→ Directions for this task
Rewrite the lines in the data below as a numbered list, skipping any blank lines. Leave the pictures out of your answer.

→ Task material
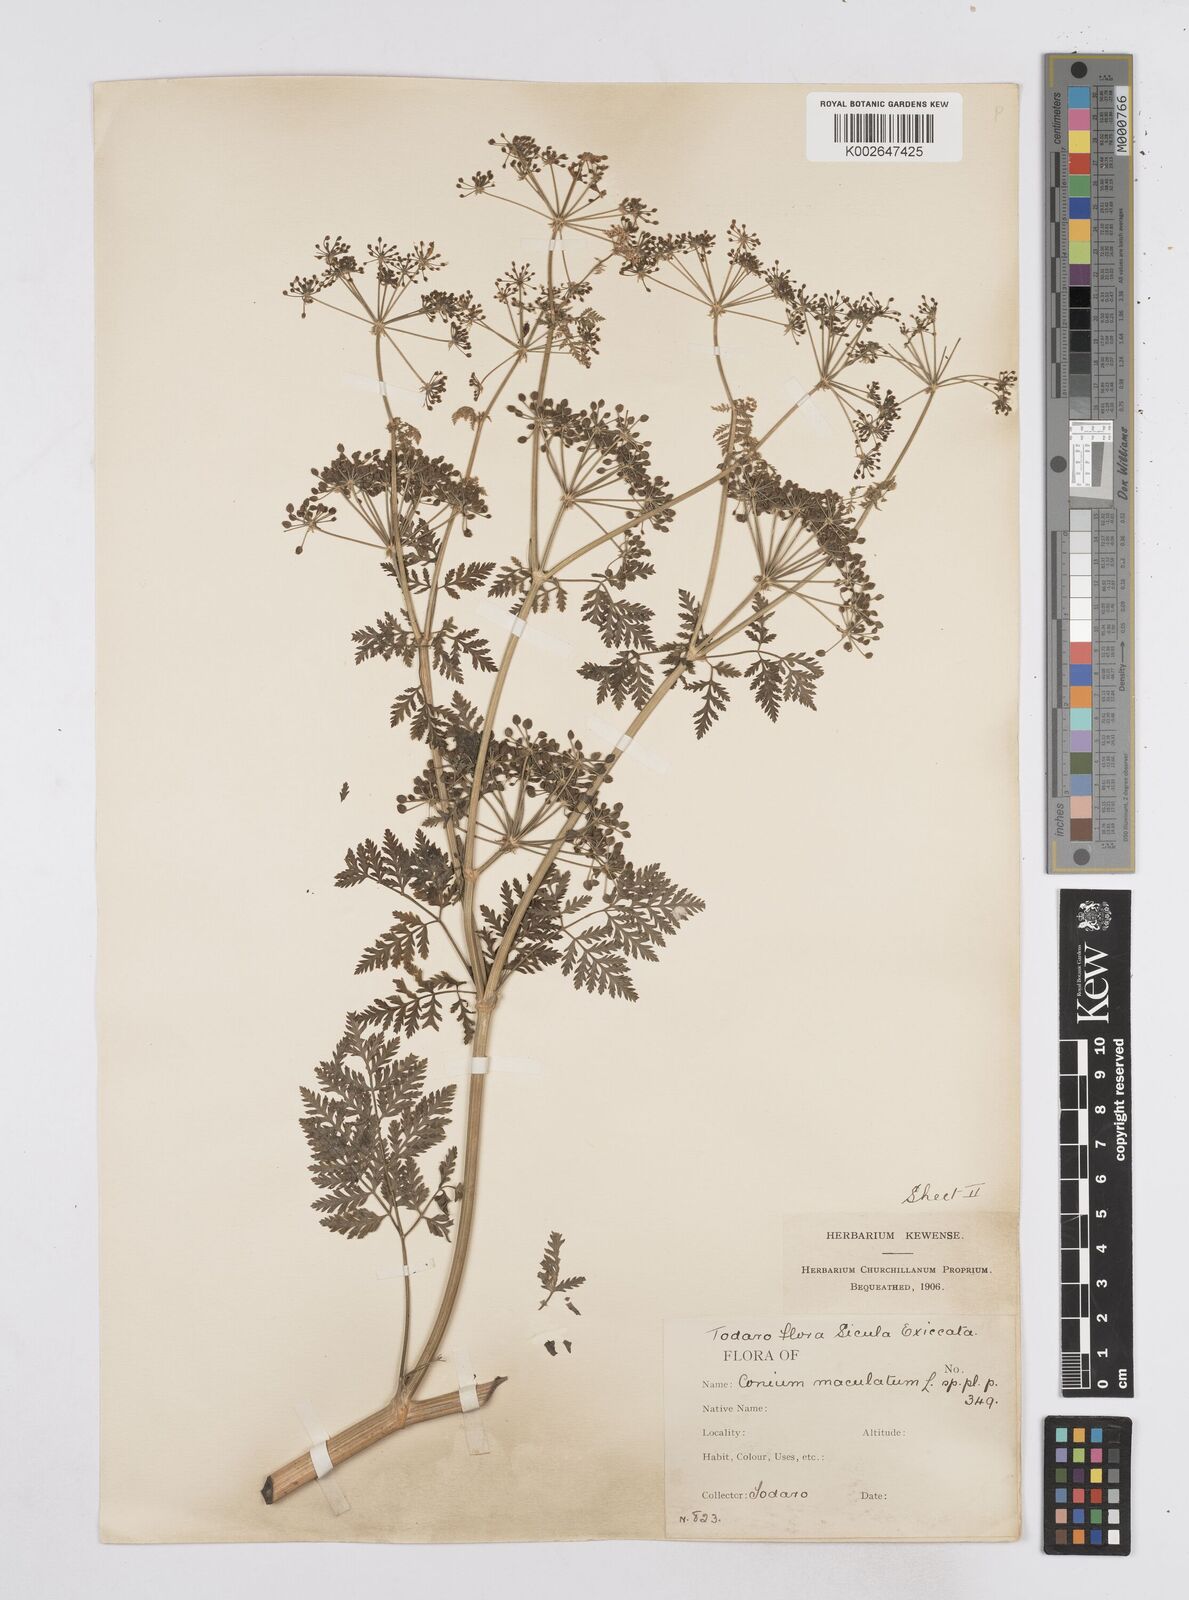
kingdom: Plantae
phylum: Tracheophyta
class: Magnoliopsida
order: Apiales
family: Apiaceae
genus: Conium
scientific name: Conium maculatum
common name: Hemlock
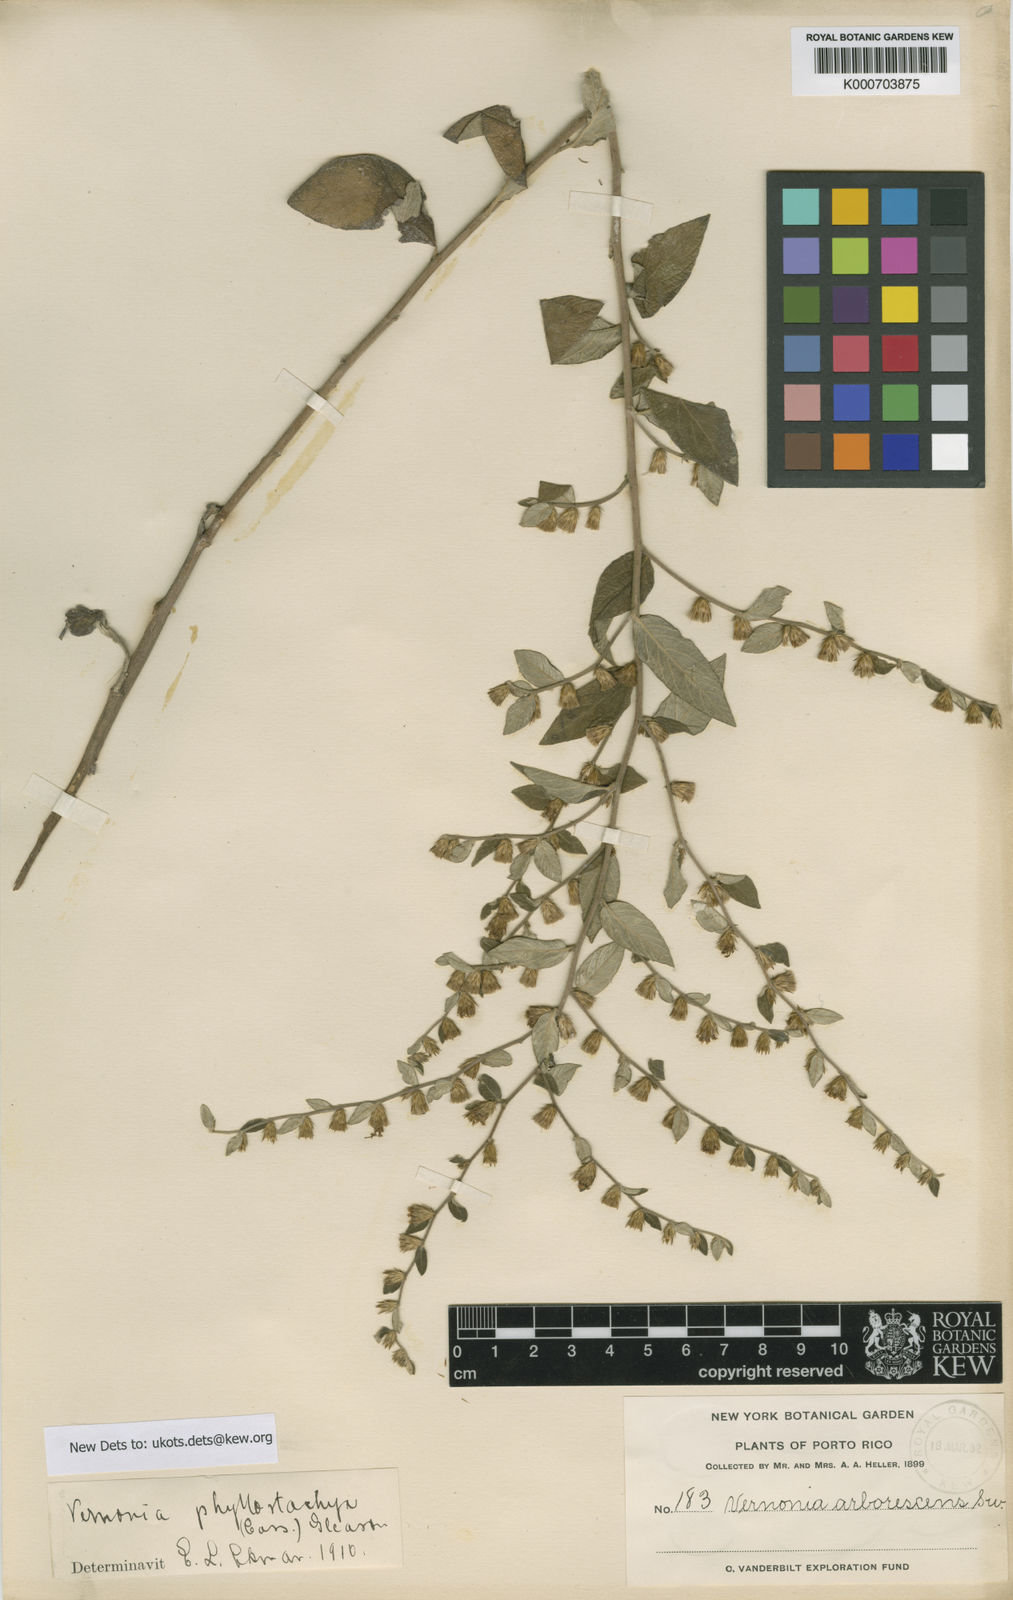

→ Task output
1. kingdom: Plantae
2. phylum: Tracheophyta
3. class: Magnoliopsida
4. order: Apiales
5. family: Apiaceae
6. genus: Conium
7. scientific name: Conium maculatum
8. common name: Hemlock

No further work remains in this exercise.